Whisper Tiny vs Whisper Base
Side-by-side comparison of hardware requirements, quantization options, and specifications to help you choose the right model for your device.
Specifications Comparison
| Spec | Whisper Tiny | Whisper Base |
|---|---|---|
| Parameters | 0.039B | 0.074B |
| Architecture | whisper | whisper |
| License | MIT | MIT |
| Context Length | N/A | N/A |
| Category | Speech Recognition | Speech Recognition |
| Author | OpenAI | OpenAI |
| HF Downloads | 832.4K | 2.4M |
| VRAM Range | 0.2 - 0.2 GB | 0.3 - 0.3 GB |
| Quantizations | 1 options | 1 options |
| Best Quality Score | 70% | 80% |
Quantization Options
Whisper Tiny
Whisper Base
In-depth comparison
Whisper Base is the better choice for most users due to its higher quality score of 80%, but Whisper Tiny is ideal for extremely resource-constrained devices.
When to choose Whisper Tiny
Whisper Tiny is the better pick for users who need to run speech recognition on very low-end devices or microcontrollers with limited VRAM and processing power. Its 75MB size and 0.2GB VRAM requirement make it highly portable and efficient, though it sacrifices some accuracy.
When to choose Whisper Base
Whisper Base is the better choice for users who require a good balance between speed and accuracy without compromising too much on resource usage. It offers a 10% higher quality score (80%) compared to Whisper Tiny, making it more reliable for applications where precision is crucial, such as professional transcription or real-time translation.
Quality
Whisper Base outperforms Whisper Tiny in terms of output quality, achieving a best quality score of 80% compared to 70%. This improvement is likely due to its larger parameter count (0.074B vs 0.039B), which allows it to capture more nuanced aspects of speech and handle a wider range of audio inputs accurately.
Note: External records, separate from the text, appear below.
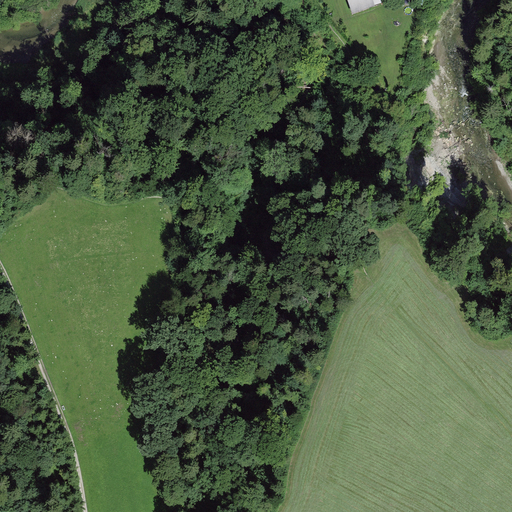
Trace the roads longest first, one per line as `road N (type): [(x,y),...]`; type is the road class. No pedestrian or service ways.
road 1 (track): [(0,264),(73,449),(85,511)]
road 2 (track): [(367,275),(511,429)]
road 3 (track): [(0,195),(55,185),(113,204),(159,197),(184,204)]
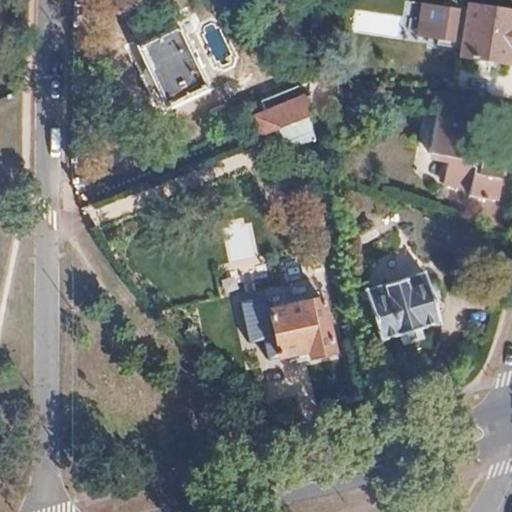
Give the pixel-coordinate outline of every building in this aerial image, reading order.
[(420,1),(413,38),(449,44),(455,7),(420,1)] [(508,63),(511,41),(511,10),(469,2),(459,54),(508,63)] [(207,86),(179,25),(137,44),(165,104),(207,86)] [(335,87),(336,67),(308,66),(308,84),(308,86),(328,87),(334,87),(335,87)] [(308,86),(308,84),(260,103),(264,114),(252,119),(258,135),(276,128),(286,124),(307,116),(308,86)] [(327,117),(328,87),(308,86),(307,116),(310,134),(334,134),(335,117),(327,117)] [(335,117),(335,87),(334,87),(328,87),(327,117),(335,117)] [(468,198),(497,204),(506,154),(477,148),(479,138),(481,128),(452,123),(454,116),(437,113),(428,157),(448,161),(443,186),(470,191),(468,198)] [(310,134),(307,116),(286,124),(276,128),(285,150),(289,148),(291,155),(313,146),(312,145),(310,134)] [(506,154),(508,144),(479,138),(477,148),(506,154)] [(439,320),(424,271),(363,290),(378,338),(397,333),(400,340),(422,334),(419,327),(439,320)] [(333,352),(321,298),(288,305),(291,321),(285,324),(282,328),(283,335),(288,338),(294,337),(298,353),(308,351),(309,358),(333,352)] [(242,312),(244,339),(260,338),(258,311),(242,312)]
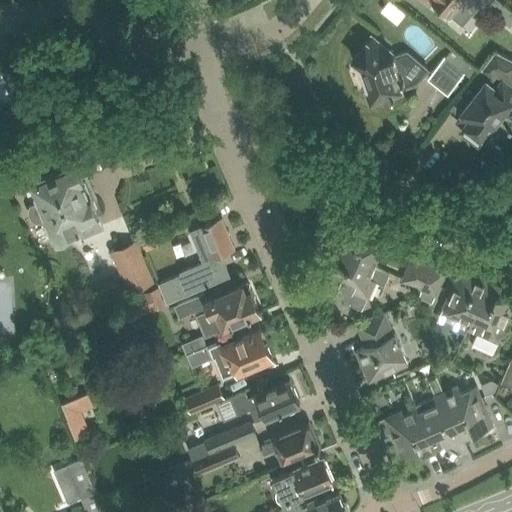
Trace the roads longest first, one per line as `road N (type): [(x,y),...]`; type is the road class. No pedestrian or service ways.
road 1 (residential): [(388,511),(216,121)]
road 2 (residential): [(511,242),(216,121)]
road 3 (residential): [(0,21),(59,21),(106,48),(199,57)]
road 4 (residential): [(511,455),(389,511)]
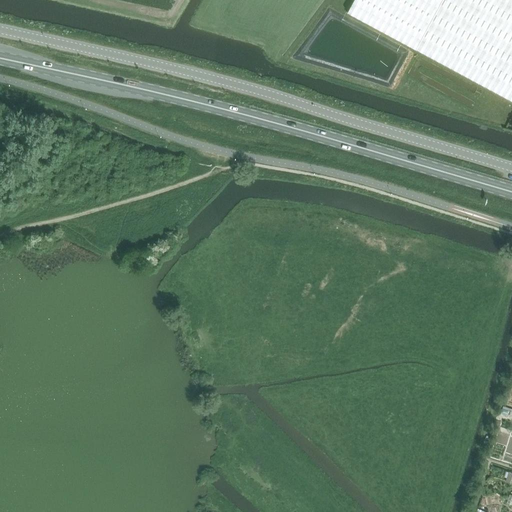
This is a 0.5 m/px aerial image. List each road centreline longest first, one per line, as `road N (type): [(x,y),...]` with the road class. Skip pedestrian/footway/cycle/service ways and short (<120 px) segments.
road 1 (unclassified): [(0,30),(228,83),(511,168)]
road 2 (primary): [(511,192),(149,90),(0,58)]
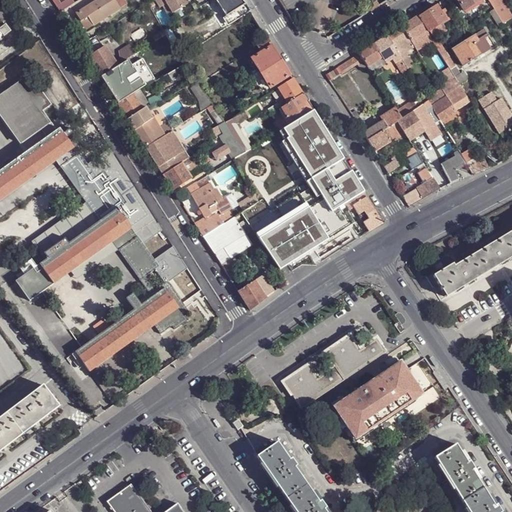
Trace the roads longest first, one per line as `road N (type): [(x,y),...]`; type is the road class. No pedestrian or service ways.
road 1 (residential): [(31,0),(249,334)]
road 2 (residential): [(511,457),(372,252)]
road 3 (secondary): [(3,511),(173,387)]
road 4 (residential): [(304,68),(407,233)]
road 5 (residential): [(173,387),(259,511)]
road 6 (secondary): [(249,334),(372,252)]
road 7 (residential): [(416,0),(304,68)]
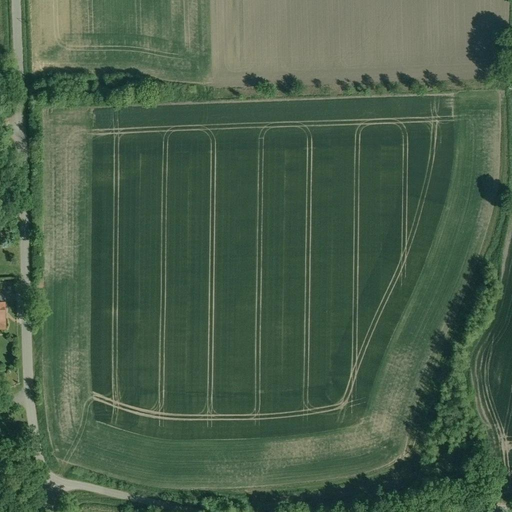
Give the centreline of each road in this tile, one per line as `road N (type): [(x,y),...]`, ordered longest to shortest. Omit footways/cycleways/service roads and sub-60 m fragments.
road 1 (unclassified): [(44,481),(30,401),(19,129)]
road 2 (unclassified): [(44,481),(190,511)]
road 3 (unclassified): [(19,129),(16,0)]
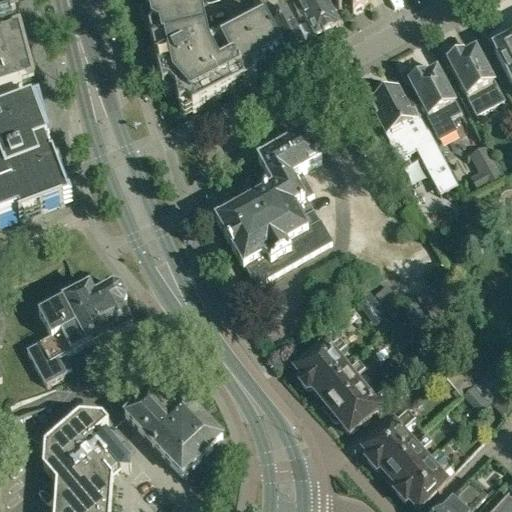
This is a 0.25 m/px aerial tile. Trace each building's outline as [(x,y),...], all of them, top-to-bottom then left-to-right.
[(0,0),(0,36),(13,33),(10,23),(16,21),(12,9),(14,8),(11,0),(0,0)] [(262,24),(242,34),(221,45),(232,67),(216,75),(205,53),(202,39),(207,38),(204,24),(199,25),(194,3),(199,2),(198,0),(140,0),(144,14),(148,14),(152,35),(149,35),(152,50),(164,47),(167,58),(156,64),(155,64),(161,89),(162,89),(166,87),(175,97),(178,108),(183,105),(193,116),(221,102),(236,94),(233,89),(241,85),(244,90),(257,83),(258,78),(263,76),(265,79),(278,72),(280,67),(285,65),(289,71),(290,70),(263,18),(260,20),(262,24)] [(260,20),(263,18),(280,9),(275,0),(250,0),(253,6),(260,20)] [(288,0),(294,10),(300,23),(304,21),(315,41),(322,37),(323,39),(324,39),(325,41),(333,37),(332,35),(332,34),(332,33),(339,29),(324,0),(288,0)] [(349,13),(350,13),(352,17),(354,16),(354,17),(363,12),(363,11),(364,11),(363,8),(371,4),(368,0),(331,0),(338,12),(342,10),(343,11),(345,12),(346,13),(347,13),(349,13)] [(310,61),(309,59),(286,17),(269,26),(291,71),(310,61)] [(0,98),(33,88),(34,88),(31,74),(29,75),(19,38),(1,43),(0,40),(0,98)] [(511,44),(494,54),(511,89),(511,44)] [(471,112),(499,98),(493,88),(494,87),(475,53),(464,59),(462,59),(463,60),(461,60),(458,59),(452,62),(451,66),(447,68),(466,102),(471,112)] [(450,124),(460,118),(455,109),(455,108),(437,74),(426,80),(426,79),(422,81),(419,80),(413,83),(411,87),(409,88),(439,145),(456,136),(450,124)] [(445,182),(450,179),(428,137),(427,138),(419,123),(420,122),(410,104),(405,106),(398,94),(384,102),(382,99),(371,105),(373,108),(370,109),(391,149),(390,149),(399,165),(416,156),(439,198),(451,192),(445,182)] [(19,224),(63,208),(63,207),(66,200),(67,200),(53,162),(50,163),(45,148),(49,147),(49,146),(49,144),(48,145),(47,140),(48,140),(47,138),(46,138),(44,129),(45,129),(45,127),(44,127),(42,123),(43,122),(43,121),(42,121),(40,112),(41,112),(40,110),(39,110),(38,105),(39,105),(39,103),(38,104),(37,103),(36,104),(36,105),(32,106),(0,117),(0,224),(19,217),(21,222),(18,223),(19,224)] [(259,168),(269,186),(256,194),(260,202),(218,225),(218,224),(216,226),(217,228),(218,228),(227,244),(226,244),(233,256),(234,256),(243,272),(242,272),(243,275),(246,273),(254,289),(256,292),(258,290),(275,280),(276,281),(278,279),(293,270),(294,271),(296,269),(296,268),(311,260),(311,261),(314,259),(314,258),(329,250),(332,249),(330,246),(306,204),(313,200),(301,179),(303,178),(303,177),(321,167),(321,165),(320,165),(306,142),(307,141),(306,139),(303,140),(304,141),(288,150),(288,149),(286,150),(286,151),(260,166),(260,165),(258,166),(259,168)] [(486,177),(491,186),(498,182),(485,158),(476,163),(484,178),(486,177)] [(432,323),(453,308),(436,286),(415,301),(432,323)] [(65,377),(71,374),(64,361),(87,349),(87,350),(103,341),(110,353),(120,348),(116,340),(131,332),(131,333),(132,332),(121,313),(123,312),(126,304),(120,293),(112,292),(94,301),(89,291),(63,305),(63,306),(38,319),(51,343),(27,356),(45,391),(66,380),(65,377)] [(394,296),(382,307),(392,318),(404,308),(394,296)] [(355,309),(364,320),(378,309),(368,298),(355,309)] [(402,315),(413,328),(425,319),(415,306),(402,315)] [(314,396),(344,371),(335,361),(346,352),(339,343),(328,352),(325,349),(317,356),(316,355),(303,366),(304,367),(295,374),(302,382),(301,387),(307,395),(312,394),(314,396)] [(321,412),(327,418),(361,391),(354,383),(365,374),(358,366),(347,375),(344,371),(314,396),(322,406),(321,412)] [(490,408),(474,390),(463,399),(480,417),(490,408)] [(371,404),(361,391),(327,418),(333,426),(339,426),(349,438),(357,431),(358,432),(371,421),(371,420),(379,414),(378,413),(389,403),(382,395),(371,404)] [(124,420),(137,433),(143,440),(181,481),(222,443),(182,401),(180,403),(170,393),(156,405),(148,397),(124,420)] [(511,404),(509,401),(504,396),(492,408),(503,421),(511,409),(511,404)] [(380,473),(410,447),(402,437),(416,424),(407,415),(363,454),(369,461),(367,464),(377,476),(380,473)] [(143,440),(137,433),(117,451),(106,438),(99,443),(95,439),(108,428),(101,421),(79,419),(44,449),(42,473),(56,488),(54,511),(109,511),(112,482),(110,480),(114,477),(118,473),(120,476),(127,476),(129,474),(130,466),(122,458),(143,440)] [(380,473),(398,493),(427,466),(420,457),(431,447),(425,440),(416,448),(413,445),(410,447),(380,473)] [(436,475),(427,466),(398,493),(398,494),(395,496),(406,507),(408,505),(414,511),(421,511),(446,486),(443,482),(454,472),(447,465),(436,475)] [(443,511),(476,511),(487,501),(469,485),(443,511)] [(511,511),(511,503),(509,500),(497,511),(511,511)]
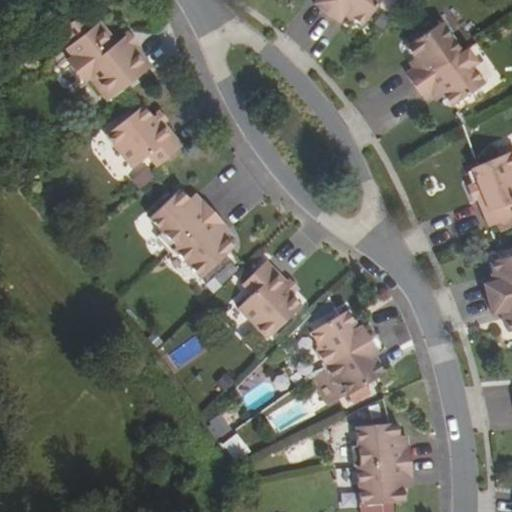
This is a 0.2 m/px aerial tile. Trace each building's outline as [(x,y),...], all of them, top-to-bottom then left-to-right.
[(382,0),(317,0),(314,5),(326,14),(337,23),(343,16),(351,22),(353,20),(362,28),(382,0)] [(441,24),(406,49),(414,60),(419,66),(413,70),(407,75),(415,88),(425,101),(431,96),(436,92),(441,99),(443,97),(451,108),(484,84),(471,67),(476,63),(467,51),(463,54),(441,24)] [(65,48),(72,57),(67,61),(83,83),(88,79),(107,102),(149,69),(132,47),(119,57),(112,48),(94,26),(65,48)] [(119,57),(132,47),(135,45),(129,36),(112,48),(119,57)] [(414,60),(408,64),(413,70),(419,66),(414,60)] [(441,99),(436,92),(431,96),(436,103),(441,99)] [(104,137),(131,171),(147,159),(154,169),(181,148),(162,124),(156,128),(150,121),(140,109),(104,137)] [(156,128),(162,124),(165,121),(159,114),(150,121),(156,128)] [(511,151),(471,168),(477,183),(481,195),(477,198),(489,226),(511,216),(511,151)] [(468,187),(473,199),(477,198),(481,195),(477,183),(468,187)] [(150,222),(163,236),(158,240),(172,254),(175,252),(201,280),(234,250),(224,239),(226,238),(219,230),(223,226),(213,216),(202,204),(197,208),(191,201),(189,203),(180,193),(150,222)] [(191,201),(197,208),(202,204),(195,197),(191,201)] [(223,226),(219,230),(226,238),(230,234),(223,226)] [(511,256),(490,262),(493,274),(490,275),(492,283),(484,285),(488,299),(492,314),(500,312),(502,320),(505,319),(509,332),(511,331),(511,256)] [(243,285),(253,296),(240,308),(269,338),(302,306),(290,294),(284,288),(290,283),(268,260),(243,285)] [(284,288),(290,294),(299,286),(293,280),(290,283),(284,288)] [(308,333),(314,343),(313,352),(321,367),(330,382),(338,386),(343,395),(381,374),(374,362),(371,364),(368,358),(383,349),(376,336),(368,322),(353,331),(349,326),(353,324),(346,312),(308,333)] [(205,423),(215,440),(230,431),(221,414),(205,423)] [(353,447),(354,466),(357,466),(360,505),(404,501),(403,488),(405,488),(404,478),(411,477),(410,461),(408,448),(402,448),(401,438),(398,438),(397,424),(356,428),(357,447),(353,447)] [(235,434),(221,444),(234,462),(248,452),(235,434)] [(289,465),(311,459),(307,441),(284,447),(289,465)] [(340,478),(340,499),(353,499),(353,479),(340,478)]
Performance & hardware fit
Whisper Tiny requires only 0.2GB of VRAM, making it suitable for devices with very limited memory, while Whisper Base needs 0.3GB of VRAM. However, the additional 0.1GB of VRAM for Whisper Base results in a significant quality improvement, making it a better fit for most modern devices with 8-12GB of VRAM.
Use-case fit
| coding | Tie | Both models can be used for coding, but the choice depends on the available resources and the required accuracy. |
| creative writing | Whisper Base | Whisper Base's higher accuracy makes it more suitable for creative writing, where precise transcription is important. |
| RAG / retrieval | Whisper Base | Whisper Base's better quality score ensures more accurate and reliable text for retrieval tasks. |
| agent / tool use | Whisper Base | Whisper Base's higher accuracy and better performance make it more suitable for agent or tool use, especially in environments where precision is critical. |
| running on consumer GPU (8-12GB) | Whisper Base | Whisper Base is the better choice for consumer GPUs, as it provides higher accuracy without exceeding the available VRAM. |
| long context (16K+) | Tie | Both models have the same context length limitations, so the choice should be based on other factors like accuracy and resource usage. |
Whisper Base wins for most users due to its higher accuracy and better overall performance, but Whisper Tiny is the clear choice for extremely resource-constrained devices.